甲子園を目指した後は、もう1つの日本一を-。高校球児にとって、新たな目標ができるかもしれない。

全日本野球協会(BFJ)は1日、来年2月に横浜で開催する「第1回 Baseball5 日本選手権(仮称)」の大会概要を発表した。年齢などの出場条件を満たせば、誰でもチームを結成して応募できる。

ベースボール5の日本選手権開催を発表する全日本野球協会・山中会長(撮影・古川真弥)
ベースボール5の日本選手権開催を発表する全日本野球協会・山中会長(撮影・古川真弥)

ベースボール5は、ボール1つでプレーするダイヤモンド型新スポーツ。いわば“手打ち野球”のようなもので、日本は昨年初めて代表チームが結成され、ワールドカップ準優勝。現在、WBSC世界ランキング4位につける。26年のダカール・ユースオリンピックの公式種目となっており、BFJが普及活動を進めている。

1チーム5人制、5イニングで行われるが、特徴的なのは男女混合であること。柔道の団体戦や卓球などの混合ダブルスはあるが、それらはもともと男女別のカテゴリーがあってのこと。その点、ベースボール5の大会は男女混合が一般的で、日本選手権も例外ではない。控え選手を含め1チーム5人以上8人以内とされるが、男女いずれも2人以上を含み、最大4人までとされる。つまり、最大の8人で臨む場合、男女比は4:4の同数しかないし、実際にプレーする5人全員が同性はあり得ない。

• • • • •

• 短い課題
ベースボール5についての記事によると、第1回日本選手権はいつ、どこで開催されますか。

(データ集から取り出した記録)
• • • • •

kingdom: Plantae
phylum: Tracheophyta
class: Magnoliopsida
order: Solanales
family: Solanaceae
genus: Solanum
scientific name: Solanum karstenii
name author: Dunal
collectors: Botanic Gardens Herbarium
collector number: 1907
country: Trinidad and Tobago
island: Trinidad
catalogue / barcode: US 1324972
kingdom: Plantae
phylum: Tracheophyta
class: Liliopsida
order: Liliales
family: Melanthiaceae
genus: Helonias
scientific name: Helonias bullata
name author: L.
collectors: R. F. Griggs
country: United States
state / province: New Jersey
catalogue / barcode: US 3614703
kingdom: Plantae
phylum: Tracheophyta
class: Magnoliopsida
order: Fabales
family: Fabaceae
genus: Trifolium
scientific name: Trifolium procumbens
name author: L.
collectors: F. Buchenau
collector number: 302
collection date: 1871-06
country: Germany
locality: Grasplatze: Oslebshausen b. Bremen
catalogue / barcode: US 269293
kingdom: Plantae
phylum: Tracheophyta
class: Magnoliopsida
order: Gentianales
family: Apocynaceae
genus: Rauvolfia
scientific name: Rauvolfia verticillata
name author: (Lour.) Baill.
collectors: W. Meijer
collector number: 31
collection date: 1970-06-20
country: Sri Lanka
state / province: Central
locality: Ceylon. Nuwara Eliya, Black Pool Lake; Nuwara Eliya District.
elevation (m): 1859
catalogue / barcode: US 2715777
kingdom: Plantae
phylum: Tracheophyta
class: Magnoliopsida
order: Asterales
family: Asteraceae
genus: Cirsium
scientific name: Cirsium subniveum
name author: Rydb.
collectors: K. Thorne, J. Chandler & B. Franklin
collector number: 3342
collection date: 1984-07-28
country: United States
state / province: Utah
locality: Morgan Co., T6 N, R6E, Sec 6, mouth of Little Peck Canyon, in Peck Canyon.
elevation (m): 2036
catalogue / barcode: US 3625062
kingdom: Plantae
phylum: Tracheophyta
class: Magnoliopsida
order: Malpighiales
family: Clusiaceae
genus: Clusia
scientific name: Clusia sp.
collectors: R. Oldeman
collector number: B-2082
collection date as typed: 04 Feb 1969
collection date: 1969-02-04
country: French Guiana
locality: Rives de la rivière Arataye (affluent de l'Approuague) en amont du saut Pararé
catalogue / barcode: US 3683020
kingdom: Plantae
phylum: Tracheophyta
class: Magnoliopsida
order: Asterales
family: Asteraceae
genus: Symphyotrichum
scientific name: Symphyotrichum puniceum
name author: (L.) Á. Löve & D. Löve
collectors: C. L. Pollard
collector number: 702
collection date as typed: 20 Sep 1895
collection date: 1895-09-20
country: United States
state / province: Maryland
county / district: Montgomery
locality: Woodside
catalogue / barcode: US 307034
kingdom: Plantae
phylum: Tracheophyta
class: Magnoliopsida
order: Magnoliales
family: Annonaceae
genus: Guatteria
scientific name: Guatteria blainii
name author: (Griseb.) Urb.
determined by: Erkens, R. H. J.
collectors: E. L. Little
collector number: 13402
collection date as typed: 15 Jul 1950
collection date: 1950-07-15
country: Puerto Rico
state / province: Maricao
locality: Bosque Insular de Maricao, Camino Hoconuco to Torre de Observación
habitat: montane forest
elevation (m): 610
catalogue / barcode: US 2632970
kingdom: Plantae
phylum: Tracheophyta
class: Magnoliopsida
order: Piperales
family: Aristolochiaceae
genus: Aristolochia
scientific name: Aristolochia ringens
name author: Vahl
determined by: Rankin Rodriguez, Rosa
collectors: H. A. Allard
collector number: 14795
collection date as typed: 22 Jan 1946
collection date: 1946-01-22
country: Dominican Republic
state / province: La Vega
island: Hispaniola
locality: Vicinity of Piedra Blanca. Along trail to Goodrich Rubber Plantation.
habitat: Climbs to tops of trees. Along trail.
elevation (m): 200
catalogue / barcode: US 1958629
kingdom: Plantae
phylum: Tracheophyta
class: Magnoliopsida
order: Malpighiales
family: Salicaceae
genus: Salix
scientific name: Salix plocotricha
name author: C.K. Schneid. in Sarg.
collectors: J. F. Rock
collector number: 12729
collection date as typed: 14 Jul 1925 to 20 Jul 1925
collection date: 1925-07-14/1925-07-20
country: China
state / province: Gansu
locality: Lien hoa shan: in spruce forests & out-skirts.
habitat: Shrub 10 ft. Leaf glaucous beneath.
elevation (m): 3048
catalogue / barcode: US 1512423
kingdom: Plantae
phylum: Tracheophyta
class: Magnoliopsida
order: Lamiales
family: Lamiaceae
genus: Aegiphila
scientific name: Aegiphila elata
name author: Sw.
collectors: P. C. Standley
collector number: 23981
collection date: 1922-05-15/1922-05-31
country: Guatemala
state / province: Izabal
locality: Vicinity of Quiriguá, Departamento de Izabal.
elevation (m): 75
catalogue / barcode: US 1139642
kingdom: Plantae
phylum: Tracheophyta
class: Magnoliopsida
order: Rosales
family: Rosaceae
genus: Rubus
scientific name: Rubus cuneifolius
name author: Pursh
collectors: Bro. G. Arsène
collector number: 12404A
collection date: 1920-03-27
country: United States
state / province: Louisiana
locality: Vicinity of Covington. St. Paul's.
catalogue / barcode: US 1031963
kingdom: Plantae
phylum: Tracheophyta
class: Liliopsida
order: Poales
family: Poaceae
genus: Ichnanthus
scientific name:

• • • • •

• 解答全文
来年2月に横浜で開催されます。